Für den Sportverein TSB ist das Baerwaldbad zum Schicksal geworden. Die Mitgliederzahl hat sich mit Übernahme des Bades verzehnfacht, auf derzeit 800 Mitglieder. In einigen Jahren, wenn die Turnhallen und andere Räume genutzt werden können, sollen es nach der Vorstellung des Vorsitzenden, Joachim Uffelmann, 1500 Mitglieder sein. Viele TSB-Sportler opfern ihre Freizeit, als Kassierer, Verkäufer von Süßigkeiten oder Bademeister.

Der TSB möchte das Bad gerne in Erbpacht übernehmen, um besser an Fördergelder und vielleicht auch Kredite zu kommen. Dis finanzielle Basis sind 170 000 Euro, die die Bäderbetriebe jährlich überweisen, als Beckenmiete für den Schulsport. Die Unterhaltskosten belaufen sich laut TSB auf rund eine halbe Million Euro im Jahr.

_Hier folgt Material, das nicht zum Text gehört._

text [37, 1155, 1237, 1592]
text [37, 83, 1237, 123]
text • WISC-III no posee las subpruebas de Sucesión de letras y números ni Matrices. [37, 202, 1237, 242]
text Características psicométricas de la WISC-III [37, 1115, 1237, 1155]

„Den Sportlern ist es völlig egal, ob sie in einem Denkmal schwimmen oder nicht“, stichelt TSB-Chef Joachim Uffelmann, der einen oppositionellen Duktus pflegt und dem aktiven Sport angeblich nichts abgewinnen kann. Alle Vereine, die er angefragt hatte, ob sie bei der Übernahme des Bades mitziehen, hätten abgelehnt. Das bestärkte ihn, das hochriskante Geschäft einzugehen.

Mit den Jahren ist Uffelmann mit dem alten Haus verwachsen. Fast jeden Tag stapft er durch die Katakomben, auf der Suche nach einer unentdeckten Leitungshavarie. Auch Uffelmann und sein TSB sind Gewinner des „Europa Nostra“. Im September wollen sie die neuen Turnräume einweihen. Dann laden sie auch David Chipperfield ein.